**Verilen Problem a:** Kayıtlarda "pose: elev=234.2 azim=193.3" ifadesini içeren satırdan "Dot at: (69, 250)" ifadesini içeren satıra kadar (iki uç da dâhil) uzanan satırları, boş satırları atlayarak numaralı bir listeye dönüştürün.

**Makale:**
- - - - -
Hindistan coğrafyasının Avrupalı emperyalist devletlerce nasıl sömürülmeye başlandığını birkaç ay önce yayınladığımız bir videoda anlatmıştık hatırlarsanız. Peki, Hindistan coğrafyasındaki insanlar 200 yıla yakın bir süre boyunca sürdürdükleri bağımsızlık mücadelesinin ardından bağımsızlıklarına nasıl kavuştu? Hindistan ve Pakistan birbirinden nasıl ayrıldı? Mahatma Gandhi, Muhammed Ali Cinnah, Rabindranath Tagore ve Muhammed İkbal gibi Hintli bağımsızlık liderleri nasıl mücadeleler verdi? Gelin videonun devamında hep beraber öğrenelim.
(intro)
- - - - -
**Alıntılanan Veriler:**
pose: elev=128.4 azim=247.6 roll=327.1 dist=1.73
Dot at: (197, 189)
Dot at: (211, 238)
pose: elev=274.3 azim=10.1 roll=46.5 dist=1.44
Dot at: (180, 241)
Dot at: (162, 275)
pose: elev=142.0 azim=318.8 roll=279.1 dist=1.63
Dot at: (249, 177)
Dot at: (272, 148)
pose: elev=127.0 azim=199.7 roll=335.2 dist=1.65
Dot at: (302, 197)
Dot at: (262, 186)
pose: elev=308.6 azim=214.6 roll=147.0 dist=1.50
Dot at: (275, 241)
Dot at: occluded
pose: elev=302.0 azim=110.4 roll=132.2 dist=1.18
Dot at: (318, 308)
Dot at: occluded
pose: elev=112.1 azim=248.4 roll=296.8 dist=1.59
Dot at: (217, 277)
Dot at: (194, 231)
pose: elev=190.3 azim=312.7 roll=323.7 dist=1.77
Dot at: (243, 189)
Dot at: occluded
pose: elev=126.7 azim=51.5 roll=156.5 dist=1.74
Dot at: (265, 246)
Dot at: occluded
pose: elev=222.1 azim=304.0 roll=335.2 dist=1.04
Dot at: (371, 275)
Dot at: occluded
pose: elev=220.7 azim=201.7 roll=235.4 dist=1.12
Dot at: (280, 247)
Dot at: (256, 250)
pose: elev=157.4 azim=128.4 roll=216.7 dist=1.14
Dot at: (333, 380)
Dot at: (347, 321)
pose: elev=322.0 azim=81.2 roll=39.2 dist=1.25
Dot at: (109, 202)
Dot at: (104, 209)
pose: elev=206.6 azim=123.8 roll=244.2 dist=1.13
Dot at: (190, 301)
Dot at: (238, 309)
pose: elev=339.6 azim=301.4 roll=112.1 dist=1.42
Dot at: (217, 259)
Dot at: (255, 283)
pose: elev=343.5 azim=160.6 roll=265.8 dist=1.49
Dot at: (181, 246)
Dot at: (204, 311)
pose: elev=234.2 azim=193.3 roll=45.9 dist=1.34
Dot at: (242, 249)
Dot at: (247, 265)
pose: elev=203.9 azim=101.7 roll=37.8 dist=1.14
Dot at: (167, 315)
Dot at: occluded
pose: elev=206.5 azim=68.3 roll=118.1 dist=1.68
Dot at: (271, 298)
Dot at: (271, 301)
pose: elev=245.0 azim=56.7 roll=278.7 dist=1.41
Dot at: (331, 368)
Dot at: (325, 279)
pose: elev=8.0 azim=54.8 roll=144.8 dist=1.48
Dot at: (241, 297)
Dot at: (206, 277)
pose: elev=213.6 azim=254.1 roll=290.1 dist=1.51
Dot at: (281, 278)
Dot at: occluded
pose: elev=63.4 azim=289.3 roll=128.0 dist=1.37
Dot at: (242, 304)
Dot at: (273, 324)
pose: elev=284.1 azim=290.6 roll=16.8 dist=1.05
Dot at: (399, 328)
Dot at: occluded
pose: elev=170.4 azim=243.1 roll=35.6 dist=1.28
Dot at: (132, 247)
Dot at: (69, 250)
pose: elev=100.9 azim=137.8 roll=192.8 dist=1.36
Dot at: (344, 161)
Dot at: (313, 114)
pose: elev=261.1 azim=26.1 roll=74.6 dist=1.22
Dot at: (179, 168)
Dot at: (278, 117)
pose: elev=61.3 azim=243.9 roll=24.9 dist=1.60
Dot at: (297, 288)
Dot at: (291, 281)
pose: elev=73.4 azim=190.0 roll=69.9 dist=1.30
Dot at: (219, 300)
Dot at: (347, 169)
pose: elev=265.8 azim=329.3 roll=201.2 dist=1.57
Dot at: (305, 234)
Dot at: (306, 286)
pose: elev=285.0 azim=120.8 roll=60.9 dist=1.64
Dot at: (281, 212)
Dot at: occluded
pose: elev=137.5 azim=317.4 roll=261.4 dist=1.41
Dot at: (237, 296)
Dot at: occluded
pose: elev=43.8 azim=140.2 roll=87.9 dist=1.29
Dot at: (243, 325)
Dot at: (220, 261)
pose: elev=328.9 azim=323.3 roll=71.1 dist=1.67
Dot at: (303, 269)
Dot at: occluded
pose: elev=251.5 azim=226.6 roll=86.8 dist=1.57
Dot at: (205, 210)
- - - - -
**Verilen Problem b:** Makaledeki "Hindistan ve Pakistan birbirinden nasıl ayrıldı?" cümlesini İngilizceye çevirin.

**Alıştırma Çözümü a:**
1. pose: elev=234.2 azim=193.3 roll=45.9 dist=1.34
2. Dot at: (242, 249)
3. Dot at: (247, 265)
4. pose: elev=203.9 azim=101.7 roll=37.8 dist=1.14
5. Dot at: (167, 315)
6. Dot at: occluded
7. pose: elev=206.5 azim=68.3 roll=118.1 dist=1.68
8. Dot at: (271, 298)
9. Dot at: (271, 301)
10. pose: elev=245.0 azim=56.7 roll=278.7 dist=1.41
11. Dot at: (331, 368)
12. Dot at: (325, 279)
13. pose: elev=8.0 azim=54.8 roll=144.8 dist=1.48
14. Dot at: (241, 297)
15. Dot at: (206, 277)
16. pose: elev=213.6 azim=254.1 roll=290.1 dist=1.51
17. Dot at: (281, 278)
18. Dot at: occluded
19. pose: elev=63.4 azim=289.3 roll=128.0 dist=1.37
20. Dot at: (242, 304)
21. Dot at: (273, 324)
22. pose: elev=284.1 azim=290.6 roll=16.8 dist=1.05
23. Dot at: (399, 328)
24. Dot at: occluded
25. pose: elev=170.4 azim=243.1 roll=35.6 dist=1.28
26. Dot at: (132, 247)
27. Dot at: (69, 250)

**Alıştırma Çözümü b:** How did India and Pakistan separate from each other?